US President Donald Trump has reiterated his threat to impose 25% tariffs on Canadian imports, suggesting the levies may take effect as soon as February 1. According to experts, the move would have a widespread impact on Canadian exporters and likely prompt a scramble for working capital.

On his first day in office, following his inauguration as the 47th president of the United States, Trump refrained from immediately imposing tariffs on Mexico and Canada, despite earlier promises to do so.   

But while signing a raft of executive orders at the White House, he suggested import levies may soon be introduced unless both nations crack down on illegal immigration and drug trafficking.

“We are thinking in terms of 25% on Mexico and Canada… they are allowing vast numbers of people to come in and fentanyl to come in… I think [they will be enacted] February 1,” he told reporters.

For now, experts say it is unclear if Trump will follow through on his threats, suggesting the tariff warnings may be a negotiating tactic to pressure Canada and Mexico into policy concessions.

“This appears to be tariffs as a tool,” says Ted Murphy, a partner within law firm’s Sidley’s global arbitration, trade and advocacy practice. “Is this long-term? Not necessarily. We think this is likely Trump using tariffs for leverage.”

If the 25% tariffs are imposed, analysts predict the impact would be severe as roughly 75% of Canadian exports are destined for the US.

David Dienesch, chief executive of Allianz Trade Canada, says the effects would be felt “right across the board”.

“Automotive and lumber are big exporting sectors. Lumber is already paying stiff duties with the US, so this is a double whammy. Metals, steel, aluminium, critical minerals, energy, potash, all of these [will be affected].”

“Scotiabank has indicated the Canadian economy could shrink by 2.7% and unemployment could rise 2%,” he tells GTR.

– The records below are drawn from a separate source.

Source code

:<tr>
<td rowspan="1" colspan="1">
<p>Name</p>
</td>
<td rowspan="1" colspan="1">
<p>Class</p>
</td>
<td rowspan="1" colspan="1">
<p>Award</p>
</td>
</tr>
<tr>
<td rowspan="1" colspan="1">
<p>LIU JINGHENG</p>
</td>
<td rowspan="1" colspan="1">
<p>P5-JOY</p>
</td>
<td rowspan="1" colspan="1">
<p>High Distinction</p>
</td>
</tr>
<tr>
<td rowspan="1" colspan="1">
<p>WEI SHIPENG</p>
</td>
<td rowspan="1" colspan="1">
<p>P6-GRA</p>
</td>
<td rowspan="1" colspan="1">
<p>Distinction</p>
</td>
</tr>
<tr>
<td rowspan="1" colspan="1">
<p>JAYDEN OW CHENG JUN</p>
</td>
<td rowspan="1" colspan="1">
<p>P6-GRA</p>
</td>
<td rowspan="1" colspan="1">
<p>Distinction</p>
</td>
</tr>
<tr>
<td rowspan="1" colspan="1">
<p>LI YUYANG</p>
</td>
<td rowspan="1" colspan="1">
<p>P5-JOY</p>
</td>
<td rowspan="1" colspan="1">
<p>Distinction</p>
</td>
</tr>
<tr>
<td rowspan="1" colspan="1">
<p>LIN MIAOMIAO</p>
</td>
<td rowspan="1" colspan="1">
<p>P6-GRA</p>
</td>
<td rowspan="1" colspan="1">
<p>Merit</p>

“The Ontario government did a study, and they’re expecting that the impact could be between 450,000 and 500,000 job losses. Quebec just announced 100,000 in potential job losses, a lot of which would be in manufacturing.”

Canada has been lobbying the Trump administration in a bid to prevent tariffs, pledging C$1.3bn (US$900m) in fresh security measures along the country’s nearly 9,000km-long border with the US.

But should diplomatic efforts fail, Canada has intimated it would likely impose retaliatory levies on US imports.

Outgoing Canadian Prime Minister Justin Trudeau met with provincial and territorial premiers last week, noting: “Nothing is off the table.”

However, analysts caution that a full-scale trade war would disproportionately harm Canada.

“The economic impact will be felt more on the Canadian side,” Murphy tells GTR. “Canada cannot go toe-to-toe with the United States in a drawn-out trade war… I don’t think anybody necessarily wins in a trade war, but Canada will bear the brunt… the US is just a much bigger country.”

 

Squeezed cash flows?

The proposed US tariffs could trigger widespread cash flow and profitability issues for Canadian importers and exporters, analysts say.

Dienesch tells GTR that Allianz Trade will be closely assessing the response of Canadian businesses to identify credit risks.

“What are their relationships with their banks, are they pumping up their operating lines…? Are they shortening their payment cycles by collecting receivables early and extending payables, where possible?”

Supply chain finance (SCF) is a relatively nascent product in Canada, as compared to Europe, Dienesch says. Instead, banking relationships are largely weighted towards lines of credit.

But with Canadian banks becoming “more involved” in the segment, he suggests SCF could be a valuable tool for cash-strapped firms.

He likewise anticipates greater interest in trade credit insurance. “All predictions are for a slowing economy, so that means more demand for insurers…. There will be slower payments, more bankruptcies.”

For now, however, trade credit insurance remains underutilised in Canada, particularly when compared to European markets.

“Less than 5% of Canadian companies use trade credit insurance. They have not explored it enough and I don’t think there are enough government programmes in place to help us support that.”

He argues that Canada’s export credit agency, Export Development Canada, is impeding the activity of commercial insurers.

“[It] has roughly a 50% market share. They compete directly with the private sector, and while they do good things, they also squeeze out the trade credit insurance portion of the business…. We’re competing against the government,” he says.

 

Tariffs overnight?

If Trump decides to impose tariffs on Canada, he could do so quickly and face limited legal obstacles.

“The question is, which statute will he use?” Murphy says.

“If he used section 232 or 301 investigations like he did with China previously, these statutes come with required process and take a lot of time. There are other statutes, such as the International Emergency Economic Powers Act… which just requires a presidential determination, say, of a national emergency.”

Murphy notes it is “certainly conceivable” that he could declare the arrival of migrants or fentanyl at the border as a national emergency and, in effect, impose tariffs on Canada almost overnight.

There might be a slight lag due to “software programming issues” at the US border, but “it could be done by February 1”.